Eventually Bill broke the hush. “Exhibiting model railways is one of our club’s core activities,” he said. “So we really ought to be able to come up with a broad description.”
“But isn’t that the problem?” Jane asked. “We’re so used to model railway shows in all their rich variety that we overlook the core essentials – those features which are common to all such exhibitions.”
“Each show has its own feel, features and character,” Graham observed. “There isn’t a single formula.”
The discussions went on for quite some time. Various ideas were suggested. Some found favour, while others were dismissed. Among those considered worth of inclusion were building miniature scenes, representations of trains that move backwards and forwards, and visitors to the exhibition who watch, talk about, and enjoy what is on display.
“But in what language should the leaflet be?” Ken enquired. “For some of our shopkeepers, English is not their mother tongue, even if they were born in this country.
“Use lots of pictures,” was Jane’s suggestion. “And keep everything simple.”

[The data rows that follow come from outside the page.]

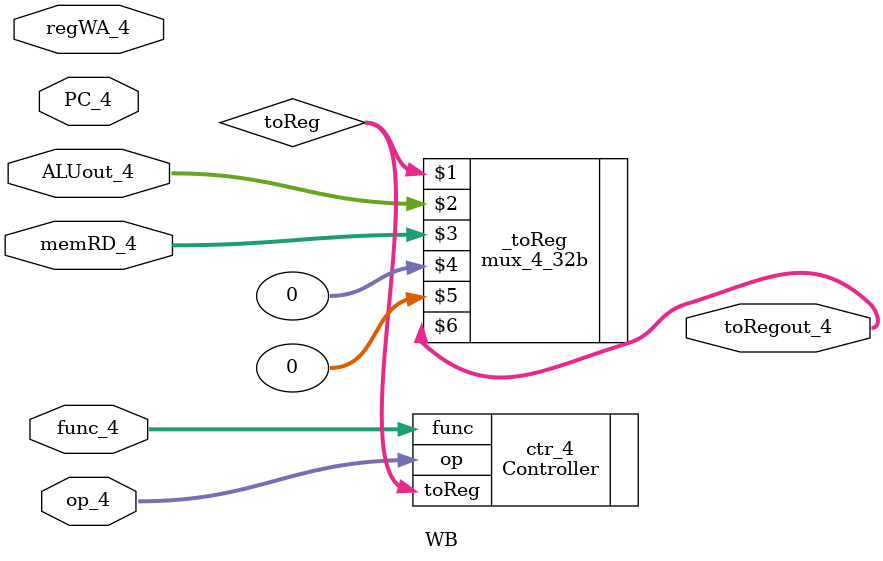
<source format=v>
`timescale 1ns / 1ps

module WB(
    input [5:0] op_4,
    input [5:0] func_4,
    input [31:0] PC_4,
    input [4:0] regWA_4,
    input [31:0] memRD_4,
    input [31:0] ALUout_4,
	output [31:0] toRegout_4
    );
    wire zero; 
    wire ALUSrc;
    wire [3:0] ALU;
    wire [1:0] toReg;

    Controller ctr_4(
        .op(op_4),
        .func(func_4),
        .toReg(toReg)
        );

    mux_4_32b _toReg(toReg,ALUout_4,memRD_4,32'b0,32'b0,toRegout_4);


endmodule

</source>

“Creating a suitable leaflet is quite a task,” our chairman agreed, “but perhaps its needs to be done. We could submit it to the Regional Federation for wider use. So I issue this challenge: Describe a generic model railway show in a hundred words or less, using no more than three pictures, in a way that is accurate, informative and encourages people to want to attend the event.” And with that task set before us, we decided it was time to pack up and go home. It’ll be interesting to see what solutions appear. ... And who provides them.